Work item: Could you return every line of the records below that contains the word "kleine"?

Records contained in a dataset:
◆ ◆ ◆

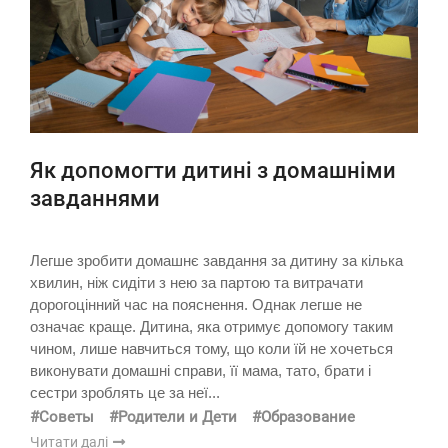
Як допомогти дитині з домашніми
завданнями
Легше зробити домашнє завдання за дитину за кілька
хвилин, ніж сидіти з нею за партою та витрачати
дорогоцінний час на пояснення. Однак легше не
означає краще. Дитина, яка отримує допомогу таким
чином, лише навчиться тому, що коли їй не хочеться
виконувати домашні справи, її мама, тато, брати і
сестри зроблять це за неї...
#Советы
#Родители и Дети
#Образование
Читати далі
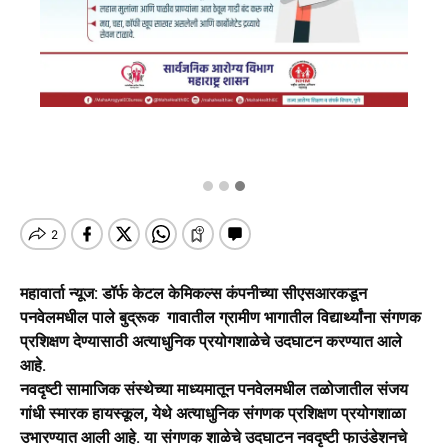
महावार्ता न्यूज: डॉर्फ केटल केमिकल्स कंपनीच्या सीएसआरकडून
पनवेलमधील पाले बुद्रूक गावातील ग्रामीण भागातील विद्यार्थ्यांना संगणक
प्रशिक्षण देण्यासाठी अत्याधुनिक प्रयोगशाळेचे उदघाटन करण्यात आले
आहे.
नवदृष्टी सामाजिक संस्थेच्या माध्यमातून पनवेलमधील तळोजातील संजय
गांधी स्मारक हायस्कूल, येथे अत्याधुनिक संगणक प्रशिक्षण प्रयोगशाळा
उभारण्यात आली आहे. या संगणक शाळेचे उदघाटन नवदृष्टी फाउंडेशनचे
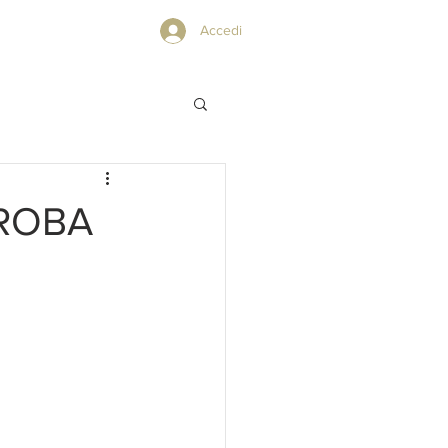
PRIVACY POLICY
Accedi
ROBA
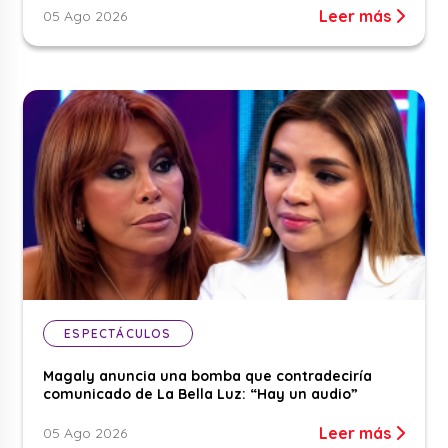
Leer más
05 Ago 2026
ESPECTÁCULOS
Magaly anuncia una bomba que contradeciría
comunicado de La Bella Luz: “Hay un audio”
Leer más
05 Ago 2026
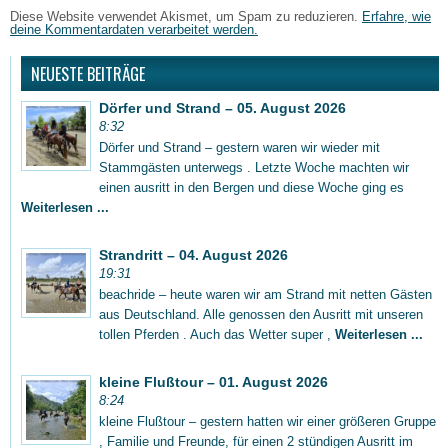
Diese Website verwendet Akismet, um Spam zu reduzieren.
Erfahre, wie
deine Kommentardaten verarbeitet werden.
NEUESTE BEITRÄGE
Dörfer und Strand – 05. August 2026
8:32
Dörfer und Strand – gestern waren wir wieder mit
Stammgästen unterwegs . Letzte Woche machten wir
einen ausritt in den Bergen und diese Woche ging es
Weiterlesen ...
Strandritt – 04. August 2026
19:31
beachride – heute waren wir am Strand mit netten Gästen
aus Deutschland. Alle genossen den Ausritt mit unseren
tollen Pferden . Auch das Wetter super ,
Weiterlesen ...
kleine Flußtour – 01. August 2026
8:24
kleine Flußtour – gestern hatten wir einer größeren Gruppe
, Familie und Freunde, für einen 2 stündigen Ausritt im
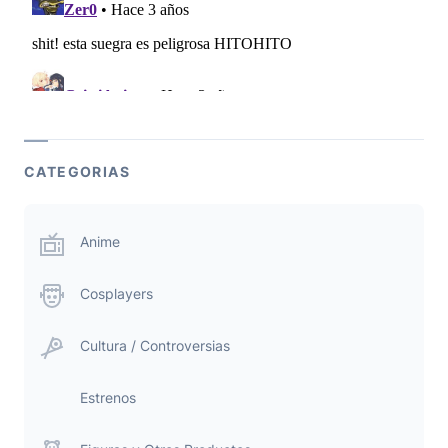
CATEGORIAS
Anime
Cosplayers
Cultura / Controversias
Estrenos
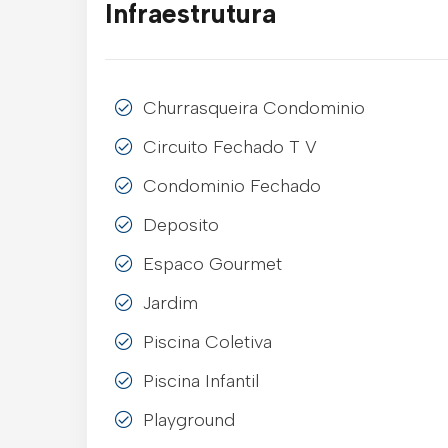
Infraestrutura
Churrasqueira Condominio
Circuito Fechado T V
Condominio Fechado
Deposito
Espaco Gourmet
Jardim
Piscina Coletiva
Piscina Infantil
Playground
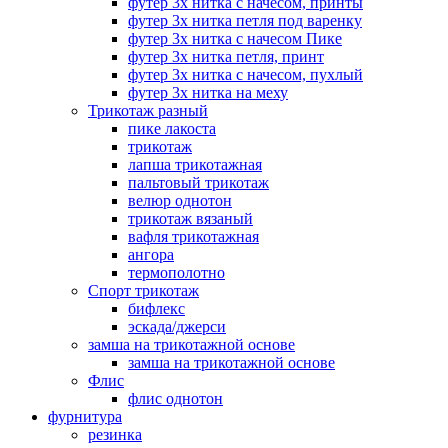
футер 3х нитка с начесом, принты
футер 3х нитка петля под варенку
футер 3х нитка с начесом Пике
футер 3х нитка петля, принт
футер 3х нитка с начесом, пухлый
футер 3х нитка на меху
Трикотаж разный
пике лакоста
трикотаж
лапша трикотажная
пальтовый трикотаж
велюр однотон
трикотаж вязаный
вафля трикотажная
ангора
термополотно
Спорт трикотаж
бифлекс
эскада/джерси
замша на трикотажной основе
замша на трикотажной основе
Флис
флис однотон
фурнитура
резинка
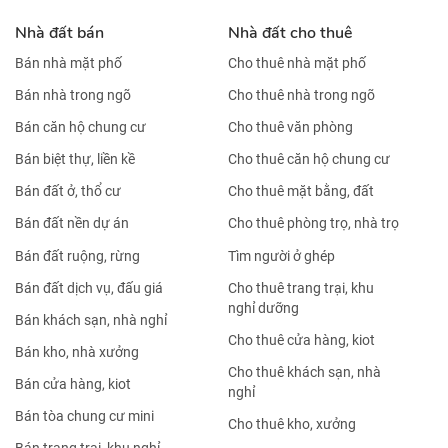
Nhà đất bán
Nhà đất cho thuê
Bán nhà mặt phố
Cho thuê nhà mặt phố
Bán nhà trong ngõ
Cho thuê nhà trong ngõ
Bán căn hộ chung cư
Cho thuê văn phòng
Bán biệt thự, liền kề
Cho thuê căn hộ chung cư
Bán đất ở, thổ cư
Cho thuê mặt bằng, đất
Bán đất nền dự án
Cho thuê phòng trọ, nhà trọ
Bán đất ruộng, rừng
Tìm người ở ghép
Bán đất dịch vụ, đấu giá
Cho thuê trang trại, khu
nghỉ dưỡng
Bán khách sạn, nhà nghỉ
Cho thuê cửa hàng, kiot
Bán kho, nhà xưởng
Cho thuê khách sạn, nhà
Bán cửa hàng, kiot
nghỉ
Bán tòa chung cư mini
Cho thuê kho, xưởng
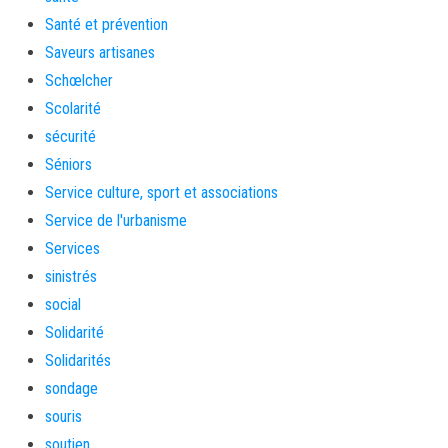
Santé et prévention
Saveurs artisanes
Schœlcher
Scolarité
sécurité
Séniors
Service culture, sport et associations
Service de l'urbanisme
Services
sinistrés
social
Solidarité
Solidarités
sondage
souris
soutien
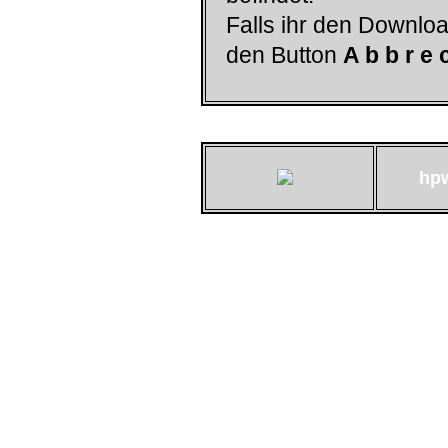
Falls ihr den Downloa
den Button
A b b r e 
hp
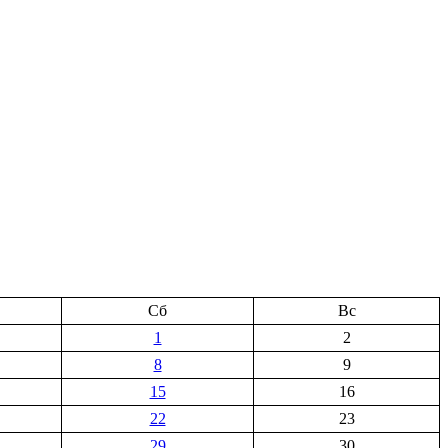
Сб
Вс
1
2
8
9
15
16
22
23
29
30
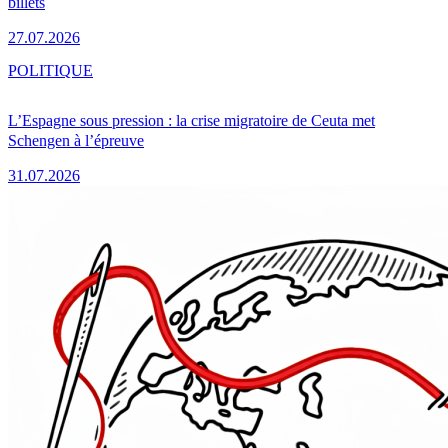
billets
27.07.2026
POLITIQUE
L’Espagne sous pression : la crise migratoire de Ceuta met
Schengen à l’épreuve
31.07.2026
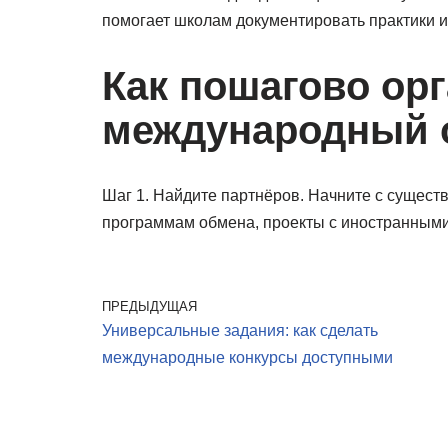
помогает школам документировать практики 
Как пошагово ор
международный 
Шаг 1. Найдите партнёров. Начните с сущест
программам обмена, проекты с иностранным
ПРЕДЫДУЩАЯ
Универсальные задания: как сделать
международные конкурсы доступными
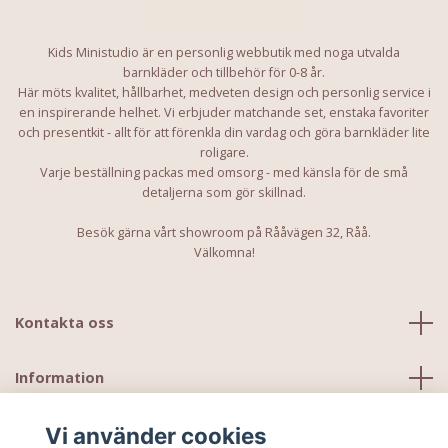
Kids Ministudio är en personlig webbutik med noga utvalda
barnkläder och tillbehör för 0-8 år.
Här möts kvalitet, hållbarhet, medveten design och personlig service i
en inspirerande helhet. Vi erbjuder matchande set, enstaka favoriter
och presentkit - allt för att förenkla din vardag och göra barnkläder lite
roligare.
Varje beställning packas med omsorg - med känsla för de små
detaljerna som gör skillnad.
Besök gärna vårt showroom på Rååvägen 32, Råå.
Välkomna!
Kontakta oss
Information
Vi använder cookies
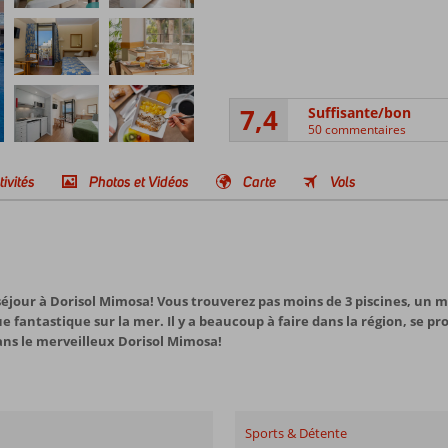
7,4
Suffisante/bon
50 commentaires
tivités
Photos et Vidéos
Carte
Vols
jour à Dorisol Mimosa! Vous trouverez pas moins de 3 piscines, un mag
 fantastique sur la mer. Il y a beaucoup à faire dans la région, se pr
ans le merveilleux Dorisol Mimosa!
Sports & Détente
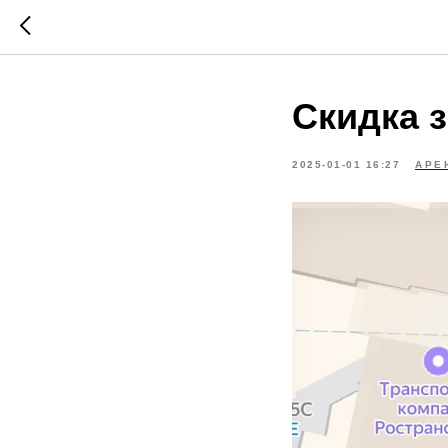
Скидка 
2025-01-01 16:27
АРЕ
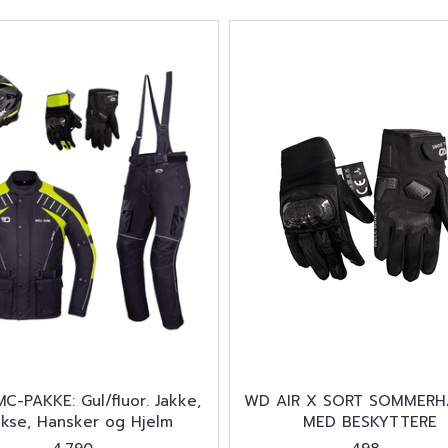
MC-PAKKE: Gul/fluor. Jakke,
WD AIR X SORT SOMMERH
kse, Hansker og Hjelm
MED BESKYTTERE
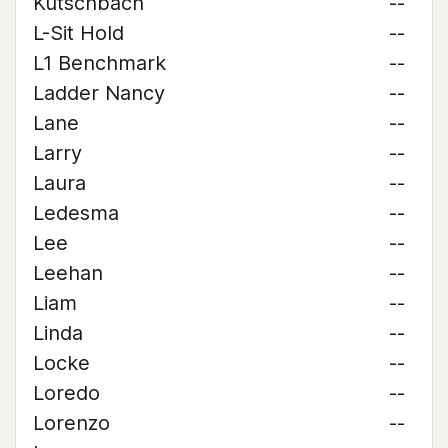
Kutschbach
--
L-Sit Hold
--
L1 Benchmark
--
Ladder Nancy
--
Lane
--
Larry
--
Laura
--
Ledesma
--
Lee
--
Leehan
--
Liam
--
Linda
--
Locke
--
Loredo
--
Lorenzo
--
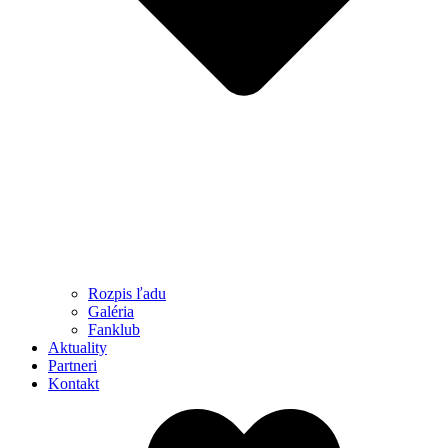
Rozpis ľadu
Galéria
Fanklub
Aktuality
Partneri
Kontakt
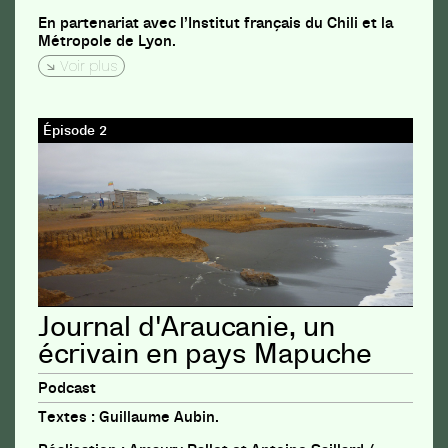
En partenariat avec l’Institut français du Chili et la
Métropole de Lyon.
Voir plus
Épisode 2
Journal d'Araucanie, un
écrivain en pays Mapuche
Podcast
Textes : Guillaume Aubin.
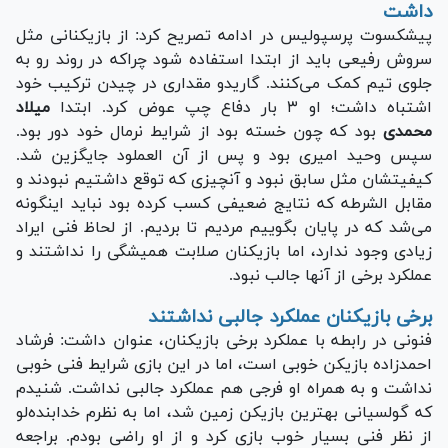
داشت
پیشکسوت پرسپولیس در ادامه تصریح کرد: از بازیکنانی مثل
سروش رفیعی باید از ابتدا استفاده شود چراکه در روند رو به
جلوی تیم کمک می‌کنند. گاریدو مقداری در چیدن ترکیب خود
اشتباه داشت؛ او ۳ بار دفاع چپ عوض کرد. ابتدا
میلاد
محمدی
بود که چون خسته بود از شرایط نرمال خود دور بود.
سپس وحید امیری بود و پس از آن العملود جایگزین شد.
کیفیتشان مثل سابق نبود و آنچیزی که توقع داشتیم نبودند و
مقابل الشرطه که نتایج ضعیفی کسب کرده بود نباید اینگونه
می‌شد که در پایان بگوییم مردیم تا بردیم. از لحاظ فنی ایراد
زیادی وجود ندارد، اما بازیکنان صلابت همیشگی را نداشتند و
عملکرد برخی از آنها جالب نبود.
برخی بازیکنان عملکرد جالبی نداشتند
فنونی در رابطه با عملکرد برخی بازیکنان، عنوان داشت: فرشاد
احمدزاده بازیکن خوبی است، اما در این بازی شرایط فنی خوبی
نداشت و به همراه او فرجی هم عملکرد جالبی نداشت. شنیدم
که گولسیانی بهترین بازیکن زمین شد، اما به نظرم خدابنده‌لو
از نظر فنی بسیار خوب بازی کرد و از او راضی بودم. براجعه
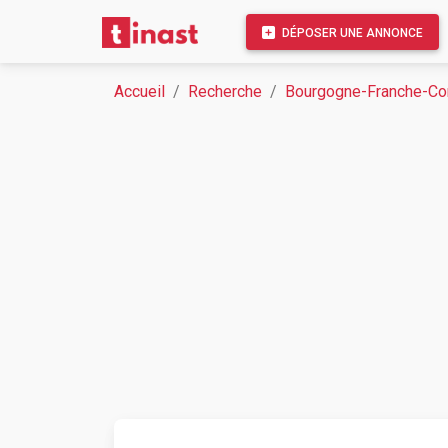
DÉPOSER UNE ANNONCE
Accueil
Recherche
Bourgogne-Franche-C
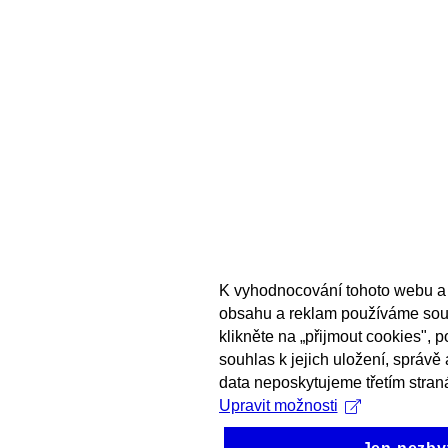
K vyhodnocování tohoto webu a 
obsahu a reklam používáme sou
klikněte na „přijmout cookies", 
souhlas k jejich uložení, správě
data neposkytujeme třetím stran
Upravit možnosti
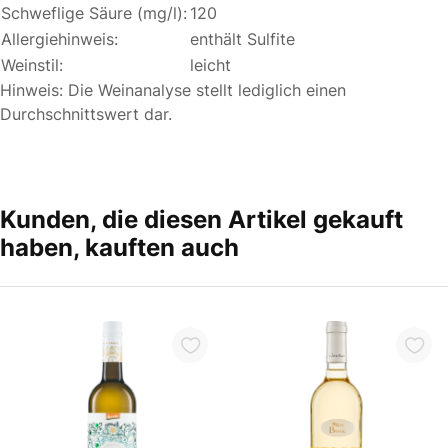
Schweflige Säure (mg/l):
120
Allergiehinweis:
enthält Sulfite
Weinstil:
leicht
Hinweis: Die Weinanalyse stellt lediglich einen
Durchschnittswert dar.
Kunden, die diesen Artikel gekauft
haben, kauften auch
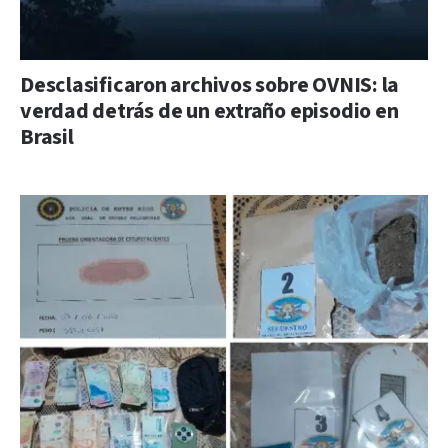
Desclasificaron archivos sobre OVNIS: la
verdad detrás de un extraño episodio en
Brasil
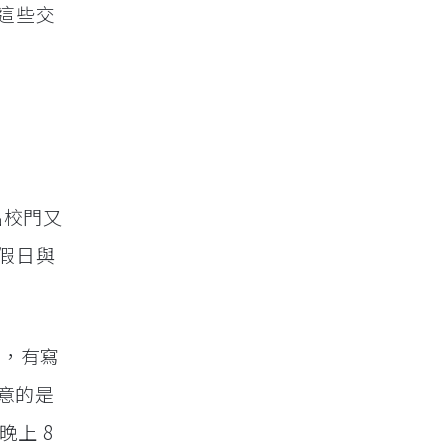
這些交
出校門又
假日與
錯，有寫
注意的是
晚上 8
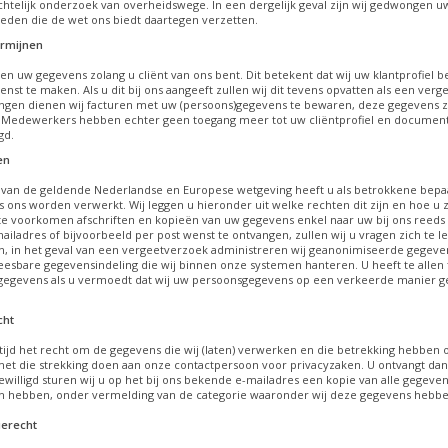
echtelijk onderzoek van overheidswege. In een dergelijk geval zijn wij gedwongen u
eden die de wet ons biedt daartegen verzetten.
rmijnen
en uw gegevens zolang u cliënt van ons bent. Dit betekent dat wij uw klantprofiel b
enst te maken. Als u dit bij ons aangeeft zullen wij dit tevens opvatten als een ver
ingen dienen wij facturen met uw (persoons)gegevens te bewaren, deze gegevens zul
Medewerkers hebben echter geen toegang meer tot uw cliëntprofiel en documente
gd.
en
van de geldende Nederlandse en Europese wetgeving heeft u als betrokkene bepa
 ons worden verwerkt. Wij leggen u hieronder uit welke rechten dit zijn en hoe u 
te voorkomen afschriften en kopieën van uw gegevens enkel naar uw bij ons reeds 
ailadres of bijvoorbeeld per post wenst te ontvangen, zullen wij u vragen zich te l
, in het geval van een vergeetverzoek administreren wij geanonimiseerde gegevens
esbare gegevensindeling die wij binnen onze systemen hanteren. U heeft te allen tij
egevens als u vermoedt dat wij uw persoonsgegevens op een verkeerde manier g
cht
ltijd het recht om de gegevens die wij (laten) verwerken en die betrekking hebben o
et die strekking doen aan onze contactpersoon voor privacyzaken. U ontvangt dan
ewilligd sturen wij u op het bij ons bekende e-mailadres een kopie van alle gegev
h hebben, onder vermelding van de categorie waaronder wij deze gegevens hebbe
ierecht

◆ ◆ ◆

Your solution:
kleine Flußtour – 01. August 2026
kleine Flußtour – gestern hatten wir einer größeren Gruppe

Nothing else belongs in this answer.